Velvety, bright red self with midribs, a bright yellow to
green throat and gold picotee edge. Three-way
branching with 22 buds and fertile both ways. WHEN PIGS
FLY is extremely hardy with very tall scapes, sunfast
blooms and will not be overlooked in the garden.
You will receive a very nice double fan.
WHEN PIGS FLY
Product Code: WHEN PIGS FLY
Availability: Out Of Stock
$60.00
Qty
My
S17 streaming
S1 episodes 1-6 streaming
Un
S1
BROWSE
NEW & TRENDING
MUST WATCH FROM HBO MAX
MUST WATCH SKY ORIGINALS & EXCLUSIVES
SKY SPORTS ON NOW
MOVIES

§ What is expected:
Using the records above, report each line with the string "very".

§ Output below:
FLY is extremely hardy with very tall scapes, sunfast
You will receive a very nice double fan.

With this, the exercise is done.